Reporters sans frontières (RSF) publie ce 14 décembre la première partie de son bilan annuel des exactions commises contre les journalistes dans le monde. En 2020, 387 journalistes sont détenus, 54 sont retenus en otage et 4 sont portés disparus. Le nombre de prisonniers est resté stable malgré une hausse importante des violations et des interpellations liées à la crise sanitaire.

Dans son bilan annuel 2020, RSF recense 387 journalistes emprisonnés pour avoir exercé leur métier d’information, alors qu’ils étaient 389 en 2019. Le nombre de journalistes détenus à travers le monde reste à un niveau historiquement haut. Plus de la moitié des journalistes détenus à travers le monde (61 %) le sont dans seulement cinq pays. Pour la deuxième année consécutive, la Chine, l’Egypte, l’Arabie saoudite, le Vietnam et la Syrie représentent les cinq plus grandes prisons au monde pour les journalistes.

Le nombre de femmes journalistes en détention est en augmentation de 35 % : fin 2020, 42 d’entre elles sont privées de liberté, contre 31 il y a un an. Les nouvelles détenues sont principalement originaires du Belarus (4) – qui connaît une répression sans précédent depuis l’élection présidentielle controversée du 9 août 2020 -, d’Iran (4) et de Chine (2), où la répression s’est renforcée avec la crise sanitaire. Parmi ces femmes journalistes nouvellement détenues, la lauréate du Prix RSF de la liberté de la presse 2019,  la journaliste vietnamienne  Pham Doan Trang.

L’effet Covid-19

Les données recueillies par les équipes de RSF et l’Observatoire 19 révèlent, selon une liste non exhaustive, que le nombre d’arrestations et d’interpellations arbitraires a été multiplié par 4 entre les mois de mars et mai 2020, au début de la propagation du coronavirus dans le monde. Entre début février et fin novembre 2020, ce type de violations représentait à lui seul 35 % des exactions recensées (devant les violences physiques ou les menaces, qui correspondent à 30 % des violations enregistrées). Si la plupart des journalistes interpellés ne le sont que pour quelques heures, voire quelques jours ou semaines, 14 journalistes, arrêtés dans le cadre de leur couverture de l’épidémie, se trouvent toujours sous les verrous à ce jour. 

“Près de 400 journalistes vont passer les fêtes derrière les barreaux, loin des leurs et dans des conditions de détention qui mettent parfois leur vie en danger, »

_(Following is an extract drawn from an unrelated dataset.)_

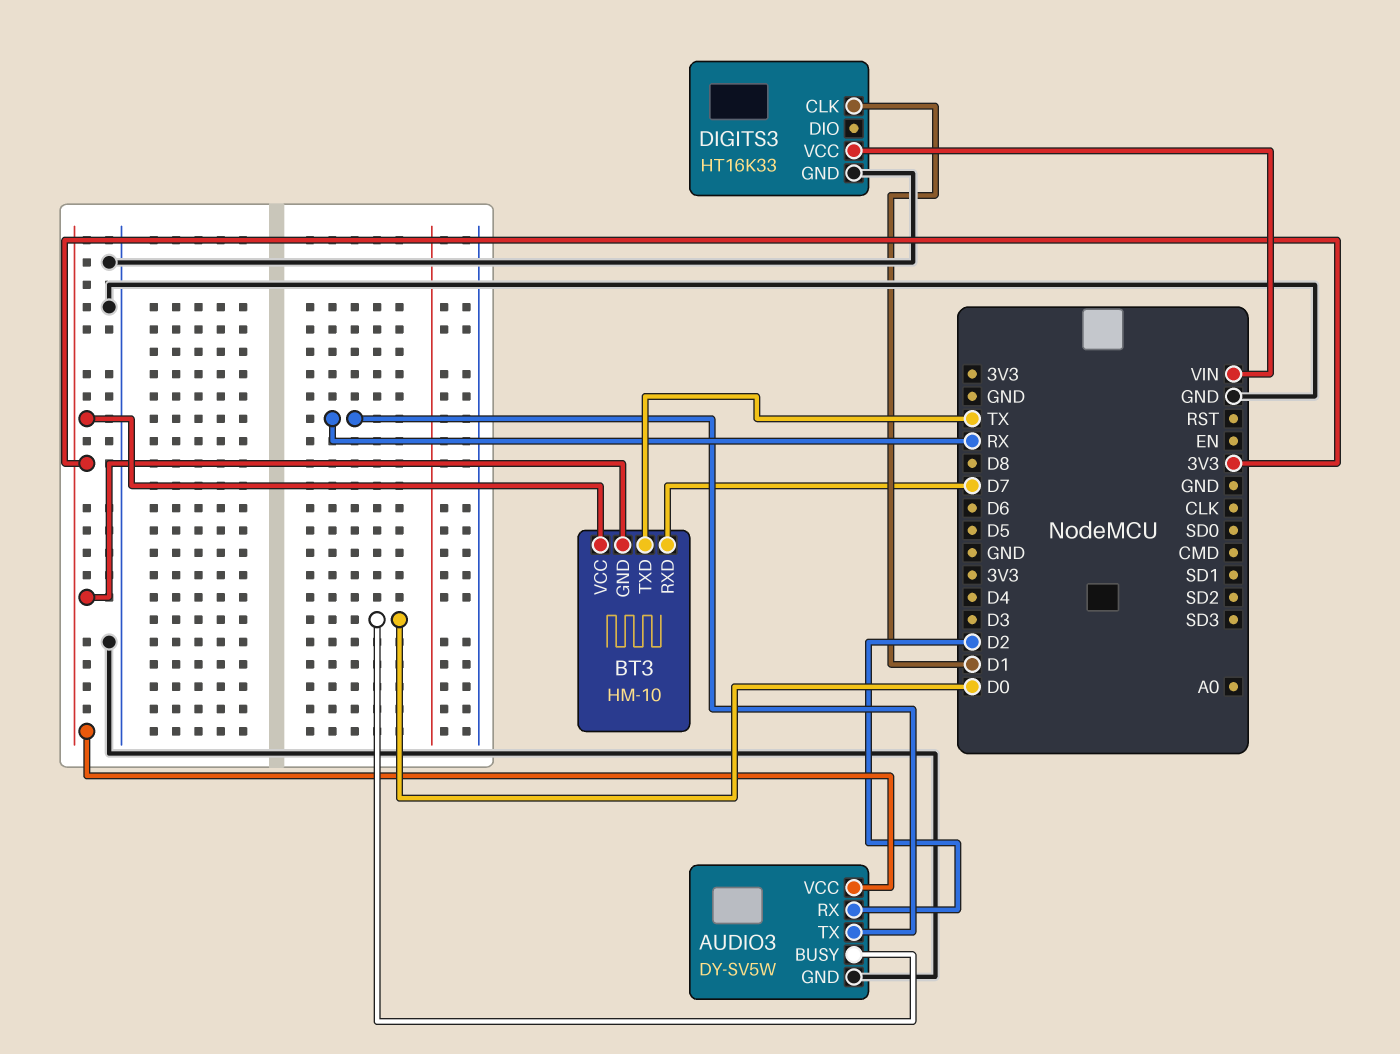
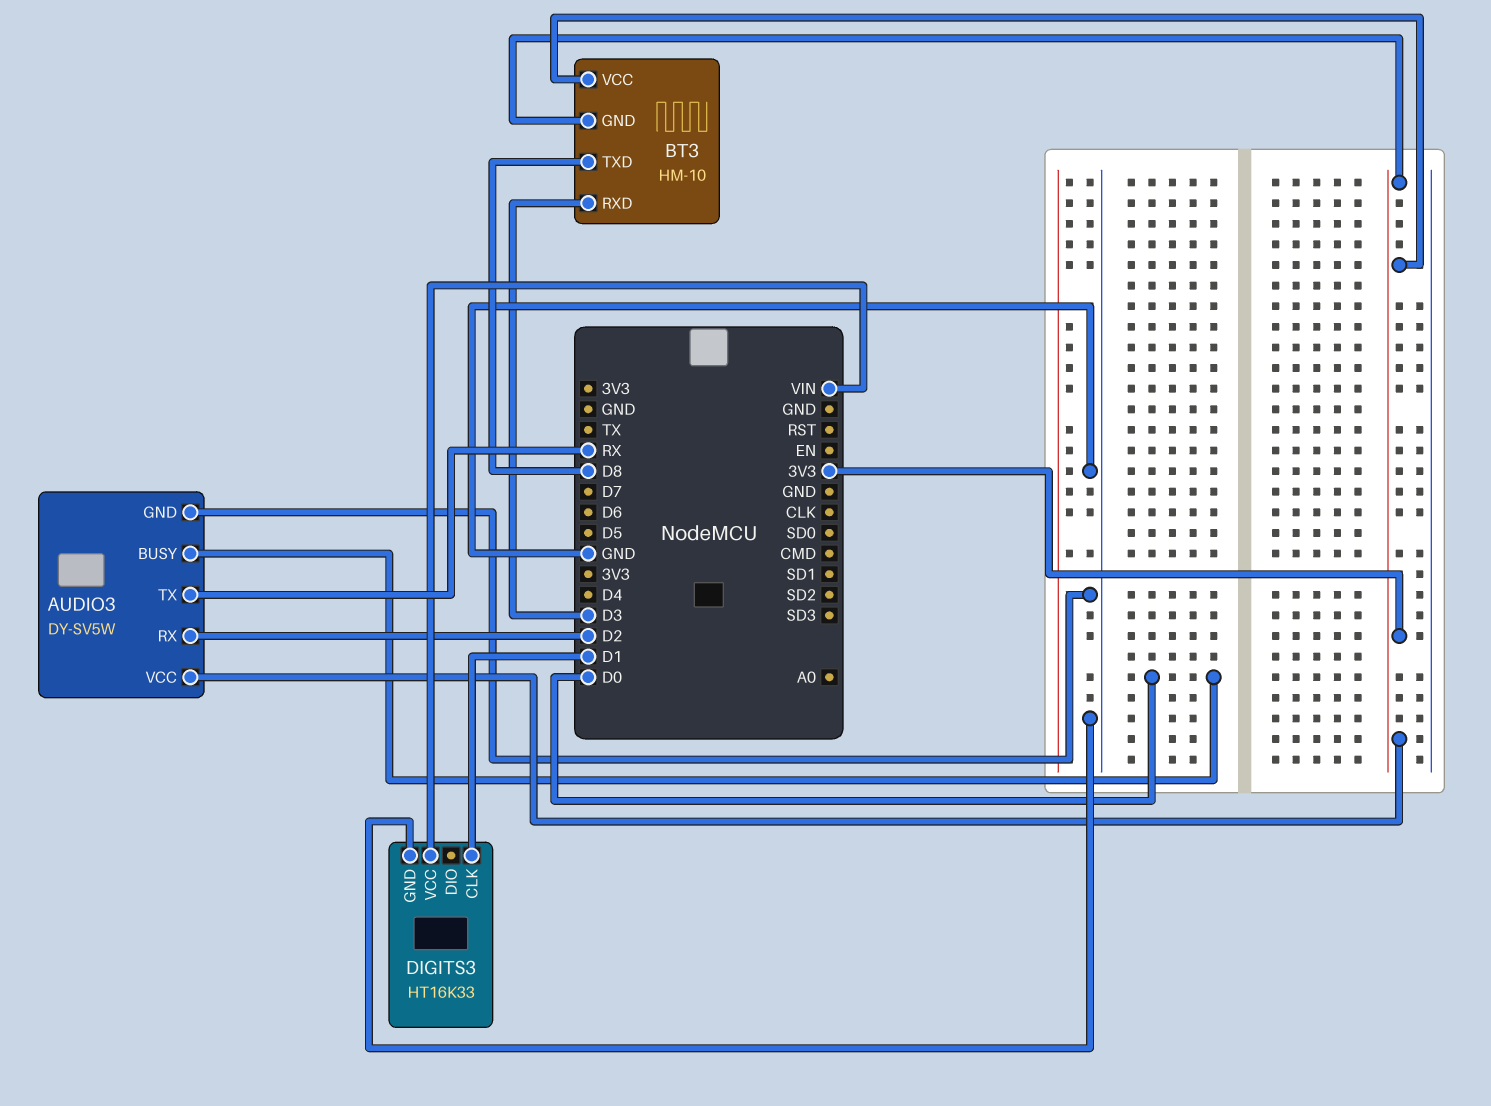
BT3 pin RXD: D7 -> D3
BT3 pin TXD: TX -> D8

Christophe DELOIRE, sécrétaire général de RSF

Ces chiffres confirment également l’impact de la crise sanitaire sur la profession et le fait inacceptable que certains de nos collègues payent de leur liberté, la quête de la vérité. Ils confirment aussi que les femmes journalistes, de plus en plus nombreuses dans la profession, ne sont pas épargnées par la répression.”

C’est en Asie, continent où est apparu le coronavirus et qui concentre le plus de violations de la liberté de la presse enregistrées en lien avec la pandémie, que se trouvent le plus grand nombre de détenus Covid-19 : 7 en Chine, 2 au Bangladesh et 1 en Birmanie. Dans la région Moyen-Orient,  où plusieurs pays ont profité de l’épidémie pour renforcer leur contrôle sur les médias et l’information, 3 journalistes sont encore détenus pour des articles en lien avec l’épidémie de coronavirus : 2 en Iran et 1 en Jordanie. Sur le continent africain, 1 journaliste rwandais est aussi toujours emprisonné pour, officiellement “avoir enfreint les règles du confinement”.

Autre enseignement du Bilan annuel 2020 : au moins 54 journalistes sont actuellement otages dans le monde, soit un nombre en baisse de 5 % par rapport à l’année dernière. Après la libération d’un journaliste ukrainien retenu par les forces séparatistes pro-russes du Donbass, la Syrie, l’Irak et le Yémen sont désormais les dernières usines à otages de journalistes dans le monde. Parmi eux, 4 journalistes, capturés par les Houthis en 2015, ont été condamnés à mort et vivent dans la plus grande incertitude sur leur sort.

RSF publiera son Bilan annuel des journalistes tués en 2020 le 29 décembre prochain.

Établi chaque année depuis 1995 par RSF, le bilan annuel des exactions commises contre les journalistes se fonde sur des données établies tout au long de l’année. RSF procède à une collecte minutieuse d’informations permettant d’affirmer avec certitude, du moins avec une très forte présomption, que la détention ou l’enlèvement d’un journaliste est une conséquence directe de l’exercice de sa profession.